The basic idea behind using prime numbers is a good one, but %
is the modulo operation, thus key
after the first line will be in the range [0,18]
, and [0,6]
after the second line, thus there are only 7
possible hash values.
This would be a better way to do it:
for(i = 0; i < len; i++)
key = 19*key + name[i];
key % tableSize;
Simply multiplying each value by 10 (as you did) isn't ideal, as abc
and cab
would have the same hash value - you want to have the weight them differently, i.e. multiply the first value by 1, the second by 10, the third by 100, etc. - using prime numbers here helps to minimize conflicts.
Making tableSize
a prime number could also help to minimize conflicts.
Taking the modulo of division by a prime number twice doesn't help.

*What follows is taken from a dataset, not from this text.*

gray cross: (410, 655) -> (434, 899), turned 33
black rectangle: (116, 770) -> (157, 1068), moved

0 1 2 3 4 5 6 7 8 9 10 11 12 13 14 15 16 17 18 19 20 21 22 23 24 25 ...
% 19 0 1 2 3 4 5 6 7 8 9 10 11 12 13 14 15 16 17 18 0 1 2 3 4 5 6 ...

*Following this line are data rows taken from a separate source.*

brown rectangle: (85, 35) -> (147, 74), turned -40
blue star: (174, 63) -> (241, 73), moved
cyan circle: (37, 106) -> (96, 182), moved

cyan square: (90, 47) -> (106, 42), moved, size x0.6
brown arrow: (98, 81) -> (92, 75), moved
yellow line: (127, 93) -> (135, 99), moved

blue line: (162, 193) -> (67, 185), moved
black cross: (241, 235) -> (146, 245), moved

% 7 0 1 2 3 4 5 6 0 1 2 3 4 5 6 0 1 2 3 4 0 1 2 3 4 5 6 ...
See what happened there at 19
- we skipped 5
and 6
- this isn't good - that means that 0-4
's are more likely to occur, so that instantly increases the chance of conflicts for those.
You'll need to rehash everything anyway (because if the file size changes, the hash values may change, and entries offset by collisions may no longer be offset), so it doesn't really matter whether you use the same file or another one - you'll still need to read everything, and write everything.
Keep in mind that using the same file adds complexity - you'll need to have an in-memory structure to store all the data before you wipe the file and start writing to it again. With the separate files, you could probably use your code with just minor changes.
If the entire file can't fit into memory (which is one reason why you'd choose to use files rather than memory structures), you don't really have another choice than using different files, as the intermediate in-memory structure won't be an option.
Once done with the old file, you can just delete it.